# cat is obsessed over my husband



## snowvail333 (Jul 5, 2012)

One of our cats, Kobi is OBSESSED with my husband. He will be ok for half the day, then around 1pm he will meow and bang on the door handle that he left to go to work. It is almost like a yowl sound than a meow. It is so annoying! I can pet him, feed him, and play with him but all he will do it sit at the door and meow for him. Then when my husband lets the dog out he will sit at that door and yeowl for him!!! It is so loud I fear the neighbors will hear it. When my husband is home, he will follow him around room to room, lick him when they are on the couch watching tv, and only sit with him. He will only let me hold him if my husband is near by, otherwise he wants nothing to do with me. I am fine with that...I have my own cats that seem to be mine. But I just want him to stop meowing when he is at work!


----------



## NebraskaCat (Jan 15, 2013)

Take some of your husband's unwashed clothes (t-shirts, undies, socks, etc) and put them in a place where Kobi likes to chill so he can have his person's scent to comfort him. 

I've also heard of people putting video recordings of themselves to play for cats, but I don't know if that would be effective or confusing for the animal.


----------



## snowvail333 (Jul 5, 2012)

He leaves his shirts on the bed so Kobi cuddles with those until 1pm. Then the meowing starts. As I type this he is looking out the window meowing for him. I can say his name and he won't stop. He just gets louder.


----------



## Faize (Apr 13, 2015)

Looks like he knows when he wants his person home.

The neighbors shouldn't say much about one single cat meowing, no matter how loudly unless you live in an apartment complex with paper thin walls. 

Maybe your husband could tape record himself asking Kobi to please quiet down (or whatever words he usually uses for excessive 'talking'). Or he could call kitty on the phone, I've had a few cats that would 'talk' on the phone with me.

He'll likely grow out of this at some point, so hang in there.


----------



## snowvail333 (Jul 5, 2012)

Since he was a kitten he has done this for my husband. The house we rented in, the hangout was downstairs and now it is upstairs. So now I am right next to him when he meows. He is now 8 years old, and seems to have no signs of stopping.

→ GIVEN DATA

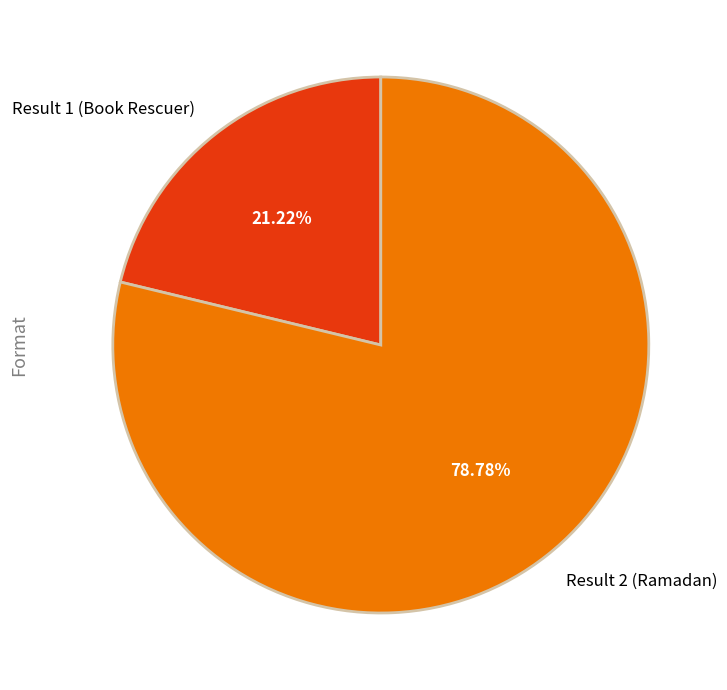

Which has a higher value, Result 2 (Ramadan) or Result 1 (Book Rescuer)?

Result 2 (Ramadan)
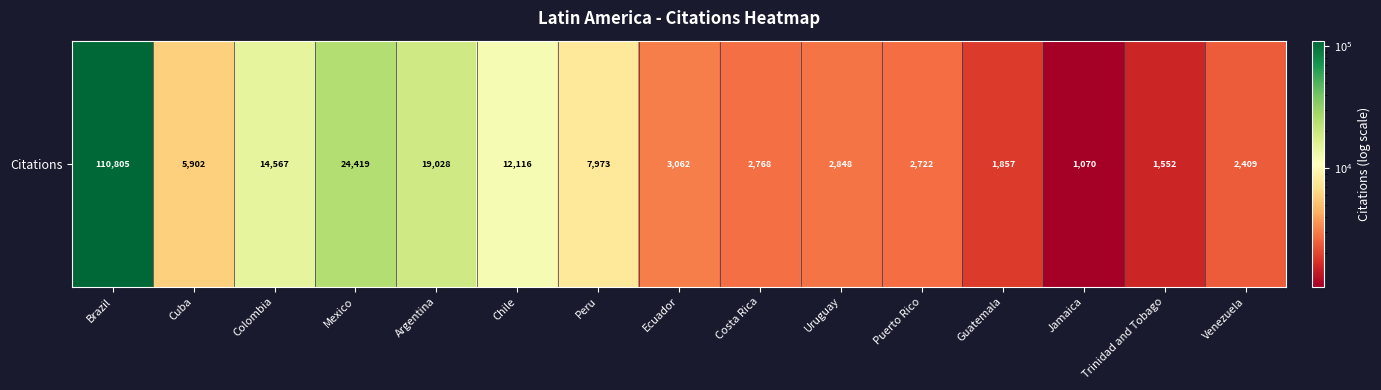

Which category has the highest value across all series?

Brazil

→ WHAT THE EXERCISE ASKS
Extend the forum thread about the cat fixated on the husband, starting right after its last post.

→ EXERCISE RESULT
----------



## Faize (Apr 13, 2015)

You may just have to ignore it, then.

Meowing a lot isn't harmful except maybe to your ears.

Kobi may be trying to get your attention in a way and is acting out because of your reaction.


----------



## snowvail333 (Jul 5, 2012)

Even if I ignore it, he just continues to get louder and louder, and makes it every 5 minutes he meows to every 2 minutes. It starts at 1pm and goes until he gets home at 4pm.


----------



## snowvail333 (Jul 5, 2012)

This is Kobi


----------



## marie73 (Jul 12, 2006)

Why don't *you* wear your husband's shirt or something? That may help Kobi warm up to you a little more.


----------



## snowvail333 (Jul 5, 2012)

That is a good idea. I haven't tried that one yet.


----------



## snowvail333 (Jul 5, 2012)

That didn't work, he is still meowing!


----------



## BoRegard (May 4, 2015)

I think the only solution is for your husband to work from home.

Seriously though, that is one devoted kitty. Hard to be mad at Kobi for showing affection although I can imagine it gets annoying fast.

I got nothin lol


----------



## Dave and Turbo (May 18, 2015)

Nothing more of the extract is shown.